Exercises -
1. Decide whether each statement below agrees with the memorandum opinion that follows, answering yes or no and quoting the exact words of the memorandum opinion that decide it: (a) The court holds that the Hague Convention governs discovery in this case. (b) Defendants ask for a protective order. (c) The opinion was delivered by a Magistrate Judge.
2. Using the memorandum opinion below, answer each question on its own line:
(a) Who delivered the opinion of the court?
(b) What kind of suit has the plaintiff brought against the defendants?
(c) What short name does the memorandum opinion give 3B6 Sistemi Elettronici Industriali S.R.L.?
3. Repeat, word for word, the passage of the memorandum opinion from "3B6 SISTEMI ELETTRONICI INDUSTRIALI S.R.L., an" up to and including "or Others, Defendants.".

LEROY G. HAGENBUCH, Plaintiff,
v.
3B6 SISTEMI ELETTRONICI INDUSTRIALI S.R.L., an Italian Corporation, 3B6 TECHNOLOGIES, LLC, an Illinois limited liability company, VARIOUS JOHN DOE SUPPLIERS, AGENTS, RESELLERS, CUSTOMERS, OWNERS, or ENDUSERS of 3B6 SISTEMI INDUSTRIALI S.R.L., 3B6 TECHNOLOGIES, LLC or selected ones of their products, or Others, Defendants.



The opinion of the court was delivered by: MARTIN ASHMAN, Magistrate Judge

MEMORANDUM OPINION AND ORDER

Plaintiff, Leroy G. Hagenbuch, moves this Court to compel Defendants, 3B6 Sistemi Elettronici Industriali S.R.L. ("3B6 Italy") and 3B6 Technologies, LLC ("3B6 USA"), to produce documents that Plaintiff claims are relevant to his patent infringement suit against them. Defendants oppose Plaintiff's motion and move for a protective order, arguing, among other things, that the Hague Convention on Taking Evidence Abroad, 23 U.S.T. 2555, T.I.A.S. No. 7444 (reproduced in 28 U.S.C.A. § 1781) ("Hague Convention"), governs any discovery requests directed to 3B6 Italy. The parties have submitted briefs focusing on the relevancy of the Hague Convention to Plaintiff's motion and the Court now finds that the Federal Rules of Civil Procedure, and not the Hague Convention, govern discovery in this case. Under the Federal Rules of Civil Procedure, Plaintiff is entitled to the discovery he seeks from 3B6 Italy so the Court grants Plaintiff's motion to compel discovery and denies Defendants' cross-motion for a protective order.

Given material -
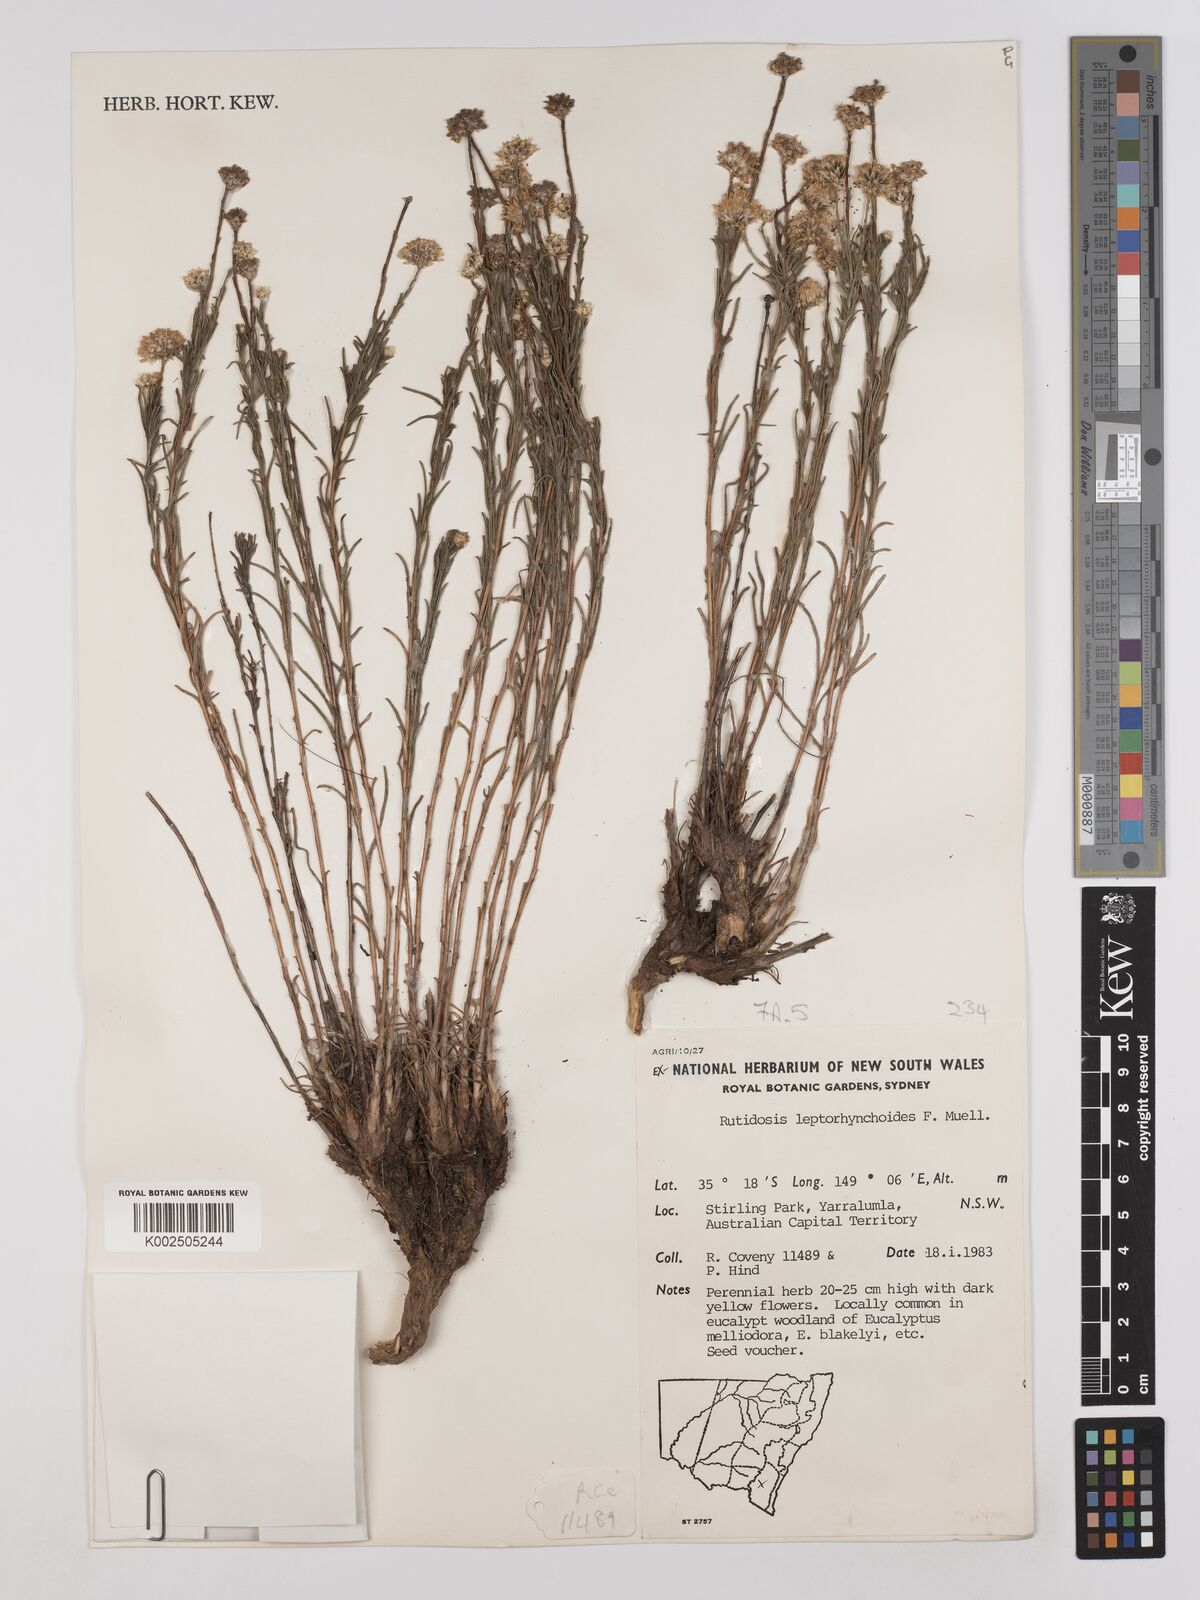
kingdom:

Responses for each task -
1.
(a) No: "the Federal Rules of Civil Procedure, and not the Hague Convention, govern discovery in this case"
(b) Yes: "Defendants oppose Plaintiff's motion and move for a protective order"
(c) Yes: "The opinion of the court was delivered by: MARTIN ASHMAN, Magistrate Judge"

2.
(a) Martin Ashman, Magistrate Judge
(b) A patent infringement suit
(c) "3B6 Italy"

3.
3B6 SISTEMI ELETTRONICI INDUSTRIALI S.R.L., an Italian Corporation, 3B6 TECHNOLOGIES, LLC, an Illinois limited liability company, VARIOUS JOHN DOE SUPPLIERS, AGENTS, RESELLERS, CUSTOMERS, OWNERS, or ENDUSERS of 3B6 SISTEMI INDUSTRIALI S.R.L., 3B6 TECHNOLOGIES, LLC or selected ones of their products, or Others, Defendants.